Sourav Ganguly on the other end was finding it hard to pick the gaps unless he went over the top. He eventually perished, out stumped trying to hit another six. This was another gritty knock from Saurav Ganguly — it wasn’t as elegant as the Saurav Ganguly of old, but what he missed in elegance was compensated by grit.

Dhoni performed a quick cameo — 29 of 24 with one six. I had expected Sachin Tendulkar to walk in after Ganguly was out, but in came Yuvraj Singh, which was a very bold move.  

I agree the bowling wasn’t that strong, but India had to get a big score — it had to be as close to 400 as possible to give them a realistic chance of qualifying to the Super8s and Yuvraj Singh ensured that.  Yuvraj Singh completed his 50 with his fourth 6 — all hit over mid wicket. But he wasn’t done yet. He hit three more sixes and when he got out the score was 391. His valuable contribution was 83 of 46 balls. It contained 7 sixes and 3 fours.

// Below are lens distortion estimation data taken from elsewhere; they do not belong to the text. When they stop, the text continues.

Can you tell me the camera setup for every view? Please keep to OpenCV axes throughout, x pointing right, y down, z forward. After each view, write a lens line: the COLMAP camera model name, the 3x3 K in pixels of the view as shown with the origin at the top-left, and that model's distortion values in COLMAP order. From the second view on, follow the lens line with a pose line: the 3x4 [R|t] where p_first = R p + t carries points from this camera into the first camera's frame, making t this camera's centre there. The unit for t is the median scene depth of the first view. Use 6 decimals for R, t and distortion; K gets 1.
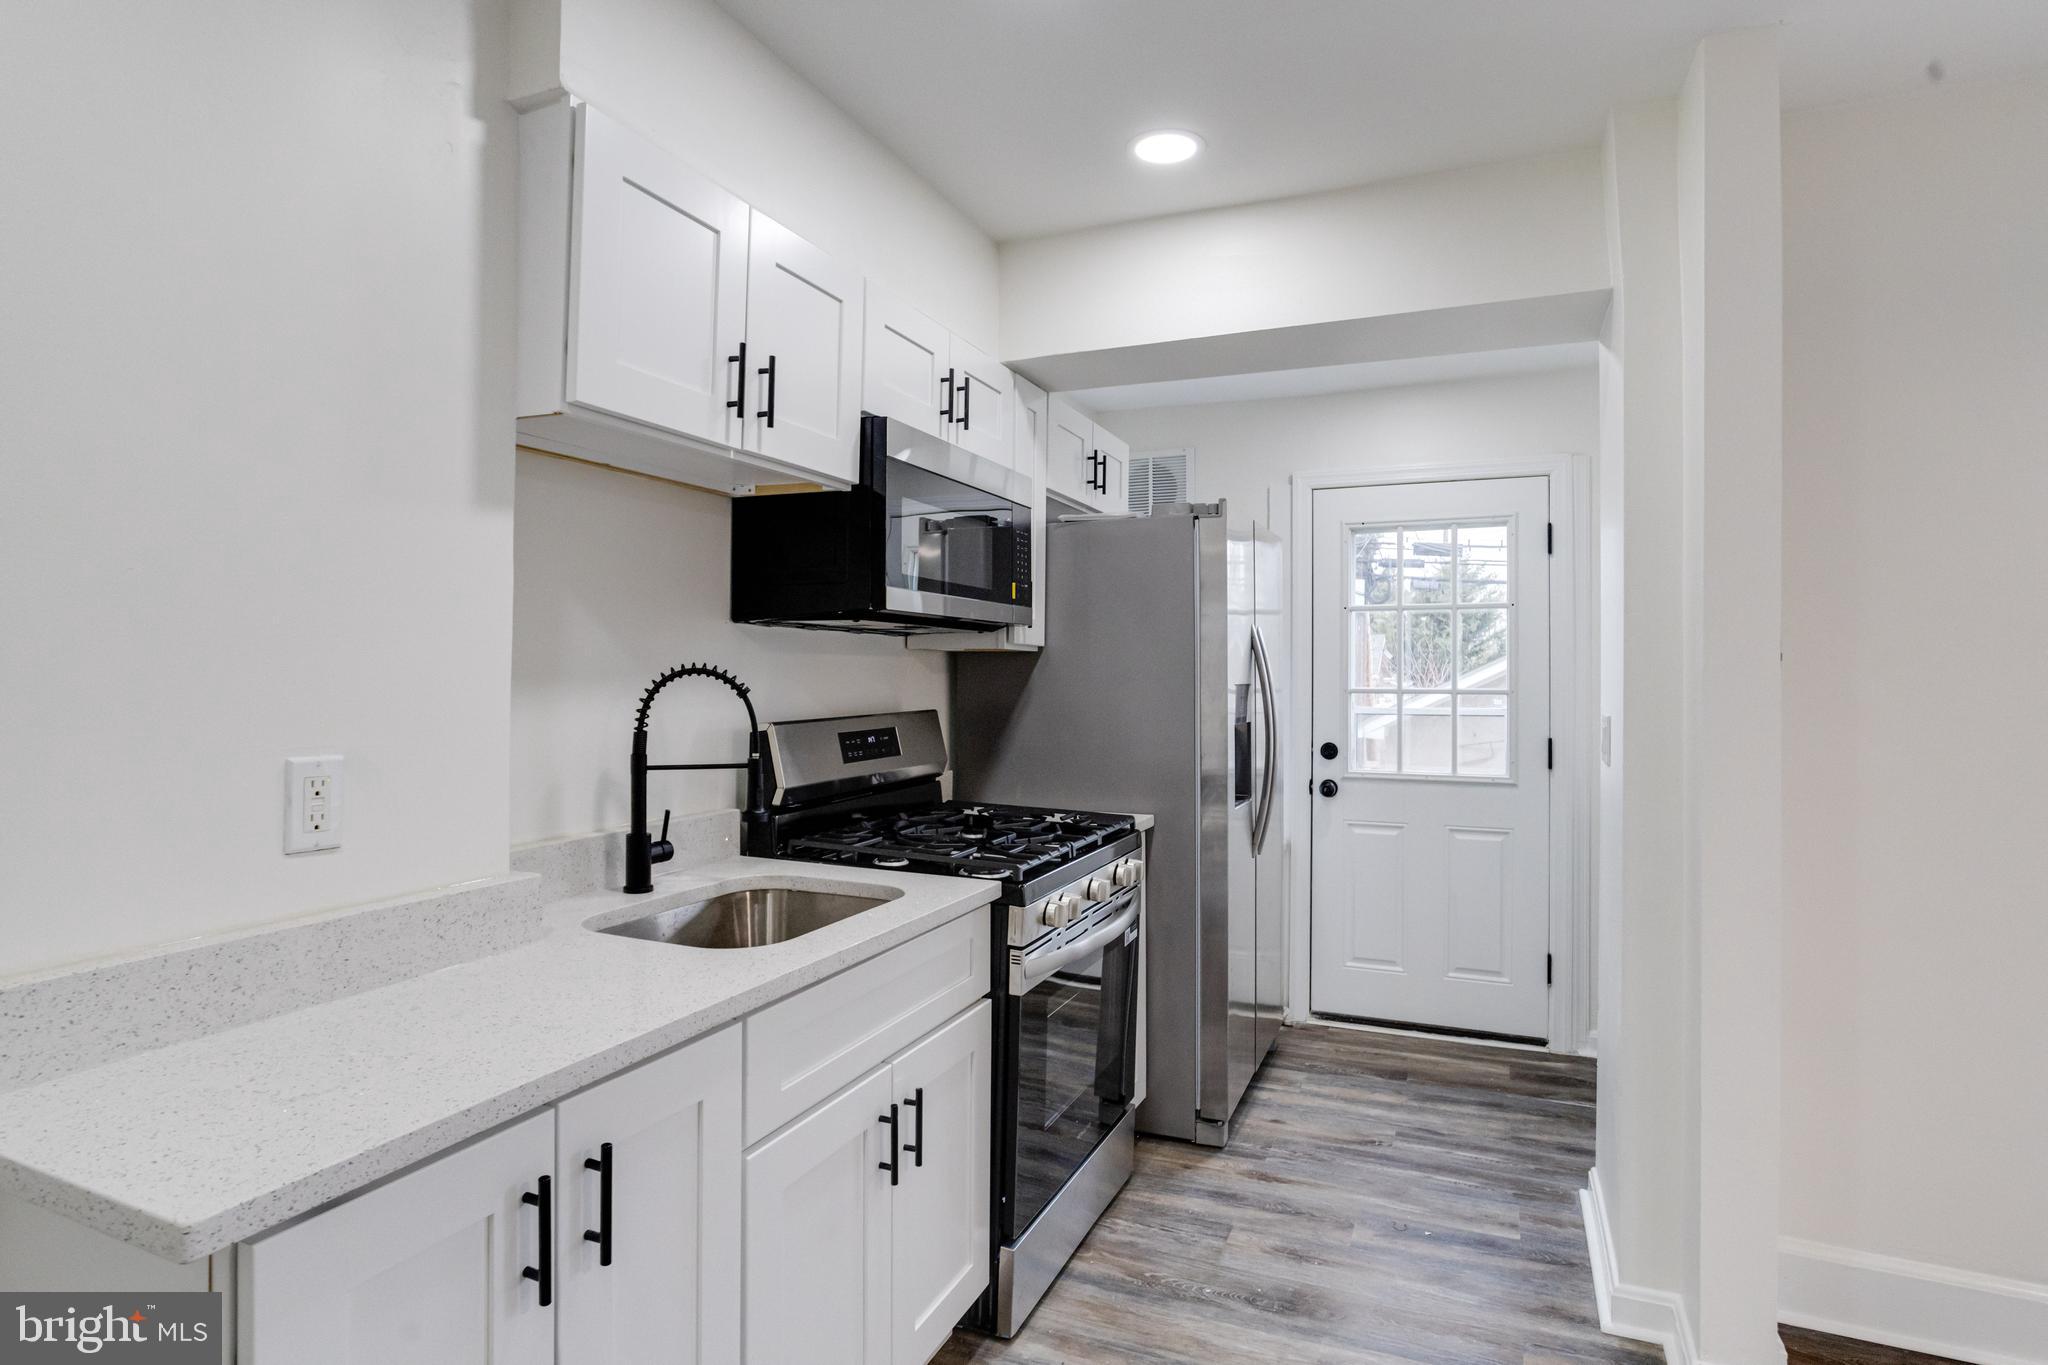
lens RADIAL K [[1078.2, 0, 1016.1], [0, 1078.2, 664.5], [0, 0, 1]] dist [-0.039461, 0.027812]
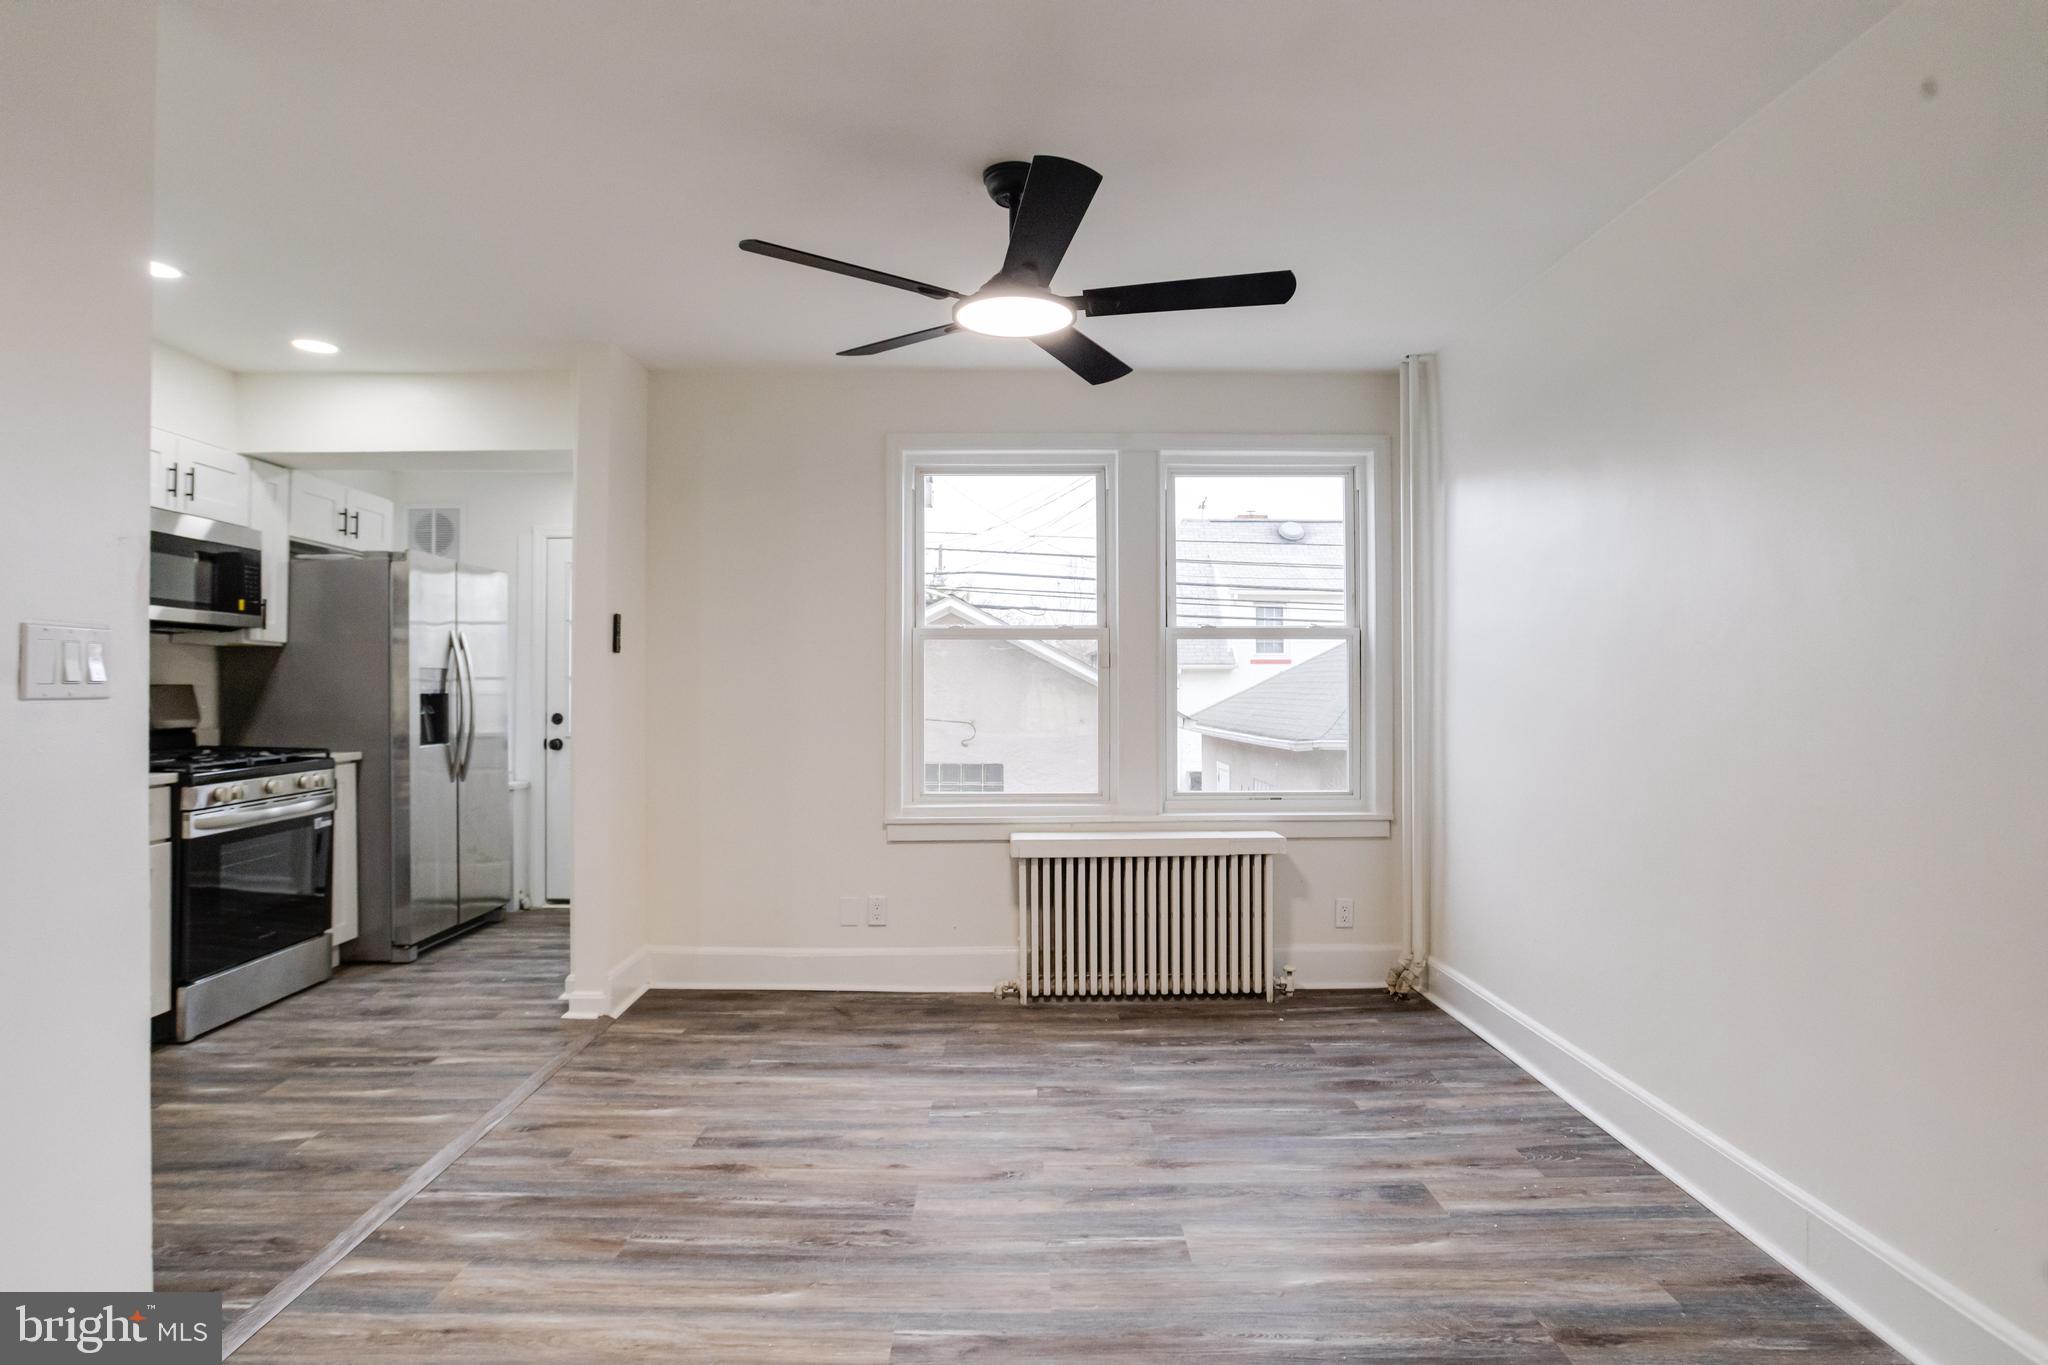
lens RADIAL K [[1064.7, 0, 1009.9], [0, 1064.7, 678.5], [0, 0, 1]] dist [-0.046281, 0.024675]
pose [[0.916822, -0.002482, 0.399288, 0.418344], [0.002355, 0.999997, 0.000809, 0.038738], [-0.399289, 0.000198, 0.916825, -0.824552]]
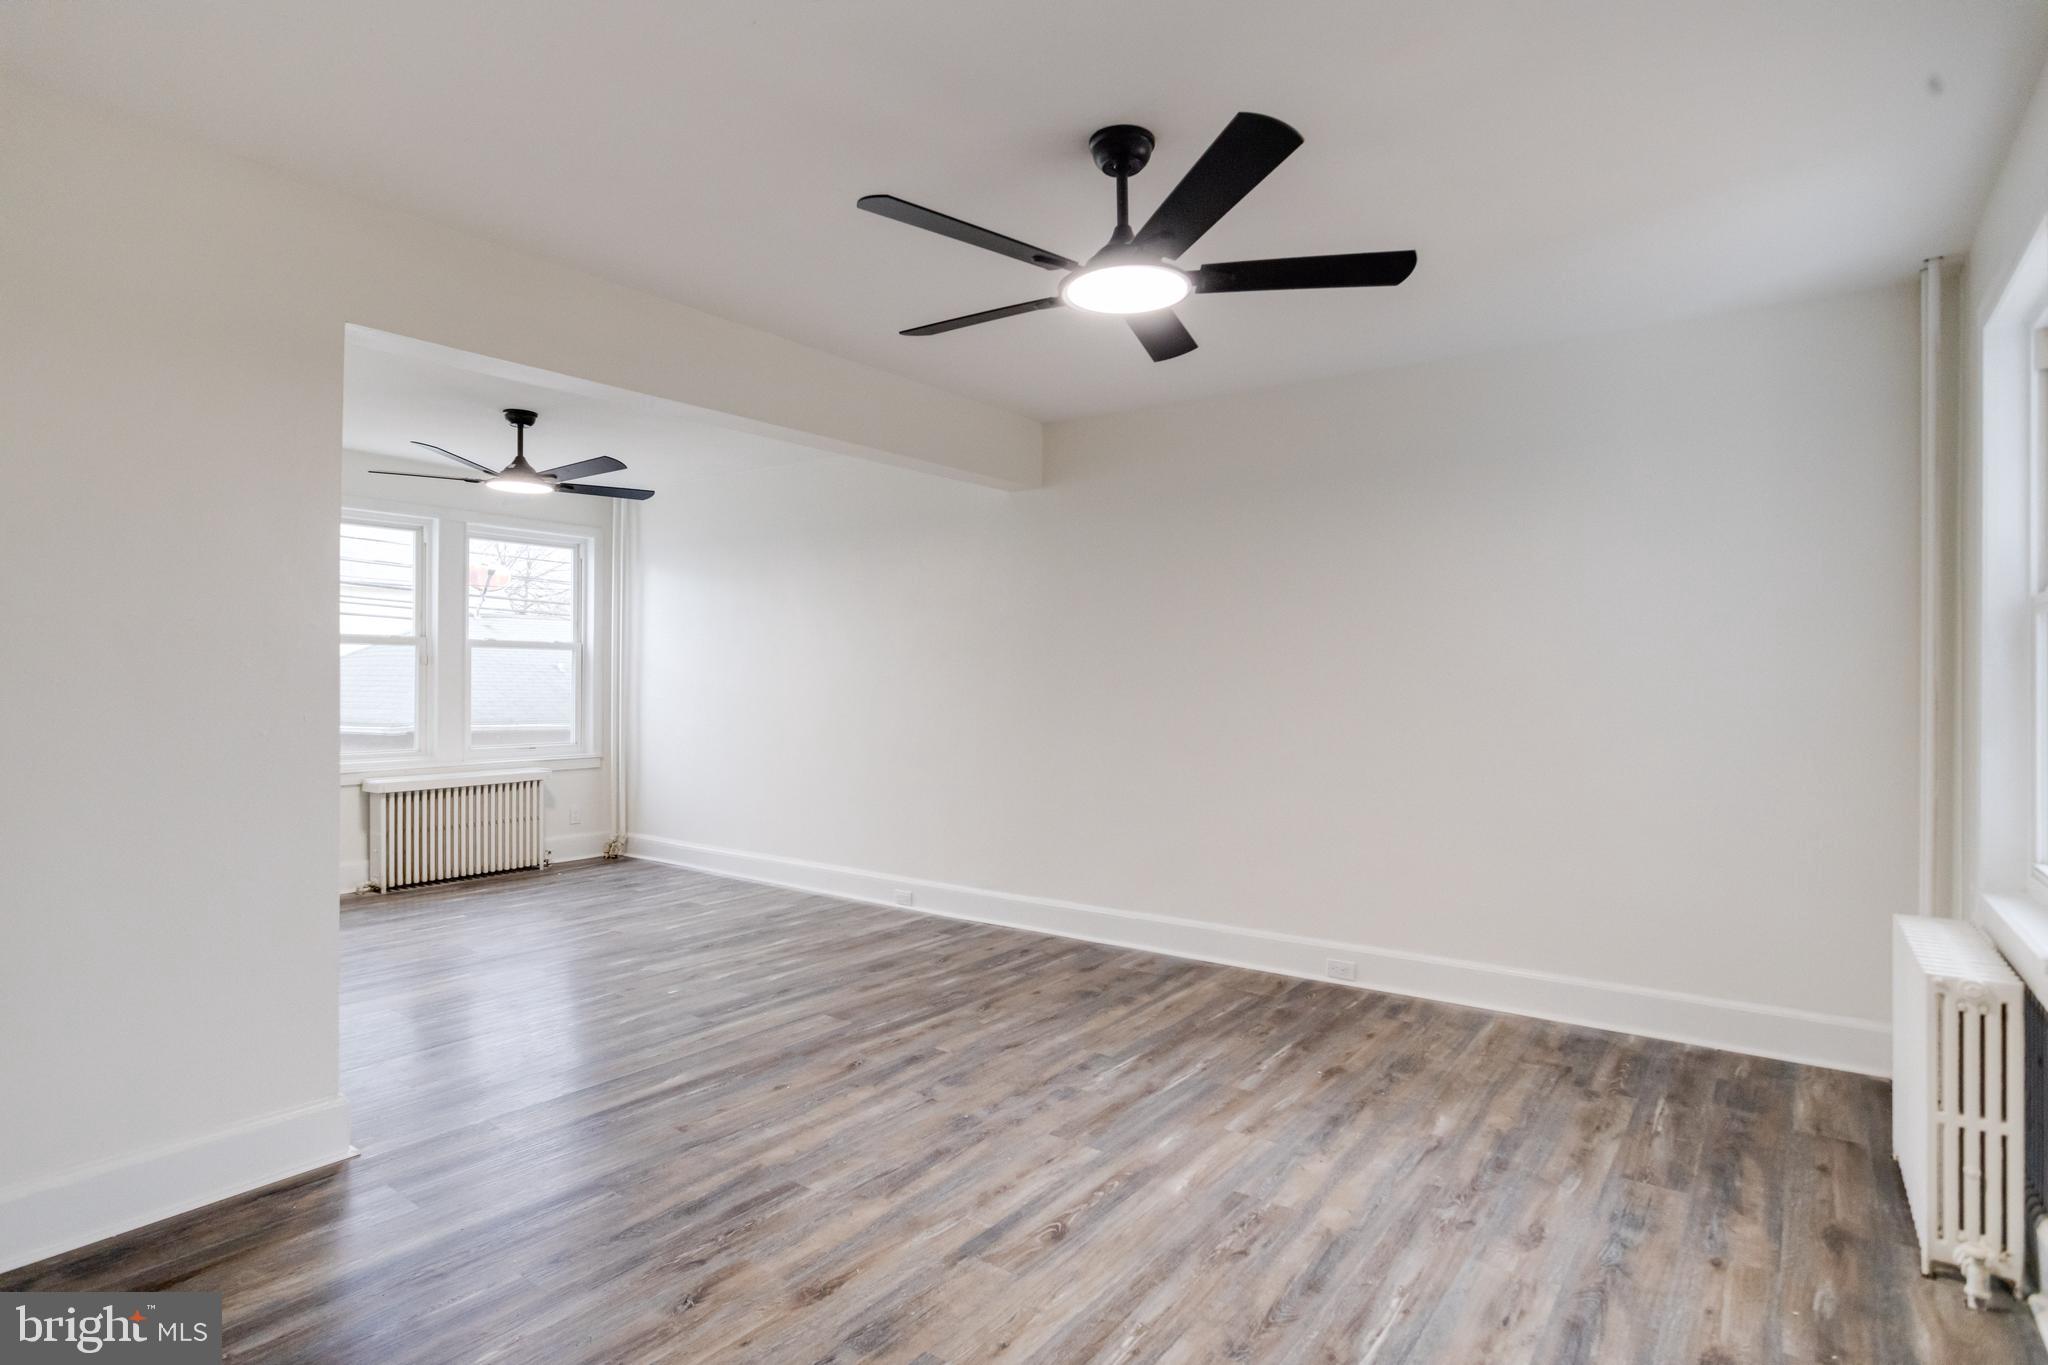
lens RADIAL K [[1075.1, 0, 1010.9], [0, 1075.1, 696.0], [0, 0, 1]] dist [-0.041365, 0.019972]
pose [[0.227031, -0.017361, 0.973733, -0.794369], [-0.012065, 0.999714, 0.020637, 0.030057], [-0.973813, -0.016433, 0.226757, -1.209845]]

If Yuvraj Singh’s batting was outstanding, then it is hard to find a superlative for Sachin Tendulkar’s. He batted at a clip faster than Yuvraj Singh and got to his 50 of just 26 deliveries and finished with 57*. Rahul Dravid hit the last ball of the innings for yet another six and India finished at 413 in its fifty overs.

Only one half of the job has been done. The target for India now would be to get Bermuda out for less than 150.